Qui aujourd’hui peut attaquer Progénitures ? Il faut apprendre à lire Pierre Guyotat. On ne peut plus, comme pour Eden - et si absurde que cela ait paru et paraisse encore, ce fut fait - interdire Guyotat pour protéger la jeunesse. Lire Guyotat - ceci était va- lable pour Eden - est un acte volontaire, acharné, douloureux, enfin bouleversant.

Complicité des juges. Entrer dans Guyotat pour le condamner, c’est se faire complice de la chose que l’on condamne - que l’on interdit.

Sous quelle torture a lu le lecteur juge ?

Voilà pourquoi, peut-être, tant de louange aujourd’hui. Condamnant, la presse avouerait avec une opiniâtreté morbide sa complicité avec l’œuvre abjecte. Détruisant, condamnant Guyotat, on se condamne, on se détruit soi-même. La parole de Guyotat est toujours et déjà celle d’un accusé. Le texte de Guyotat est la chose jugée, et comme telle ne peut l’être une seconde fois. Toujours et déjà coupable, le texte de Guyotat appelle l’interdiction. Interdiction que la loi s’est condamnée à ne pouvoir reproduire sans énoncer le caractère redondant de la loi - son piétinement.

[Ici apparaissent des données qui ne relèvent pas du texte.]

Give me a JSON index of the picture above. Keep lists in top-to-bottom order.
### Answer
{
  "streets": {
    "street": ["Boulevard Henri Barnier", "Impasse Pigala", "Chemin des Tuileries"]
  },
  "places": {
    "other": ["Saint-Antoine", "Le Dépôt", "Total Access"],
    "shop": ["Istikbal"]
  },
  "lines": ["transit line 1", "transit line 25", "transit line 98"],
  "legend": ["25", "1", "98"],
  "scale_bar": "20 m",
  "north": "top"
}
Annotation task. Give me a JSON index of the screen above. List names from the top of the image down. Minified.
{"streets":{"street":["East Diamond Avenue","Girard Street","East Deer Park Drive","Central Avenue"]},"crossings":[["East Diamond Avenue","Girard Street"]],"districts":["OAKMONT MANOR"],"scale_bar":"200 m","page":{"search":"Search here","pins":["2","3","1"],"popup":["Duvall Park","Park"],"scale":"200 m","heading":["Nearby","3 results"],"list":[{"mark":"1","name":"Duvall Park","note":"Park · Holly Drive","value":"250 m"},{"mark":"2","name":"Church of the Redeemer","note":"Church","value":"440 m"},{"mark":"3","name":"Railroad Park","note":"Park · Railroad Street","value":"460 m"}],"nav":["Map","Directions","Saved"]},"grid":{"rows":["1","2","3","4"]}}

Inachevant le texte, la loi autorise Guyotat à renouveler sans cesse son geste « d’accusé de force » à travers un texte coupable, en même temps qu’elle s’interdit à jamais d’interdire à nouveau.

(1) cf. infra. (2) Rendre sacré, respectable, honorable. Le sang des martyrs a consacré ce lieu (Littré). 3) Seules les deux premières parties sont parues à ce jour. (4) L’article L 227-24 du code pénal dispose que « le fait soit de fabriquer, de transporter, de diffuser par quelque moyen que ce soit et quel qu’en soit le support un message à caractère violent ou pornographique... est puni de trois ans d’emprisonnement et de 500 000 francs d’amende lorsque ce message est susceptible d’être vu ou perçu par un mineur ». (5) L’article L 227-24 du nouveau code pénal (dit Jolibois) prévoit la possibilité pour des associations de réclamer des dommages et intérêts et des interdictions.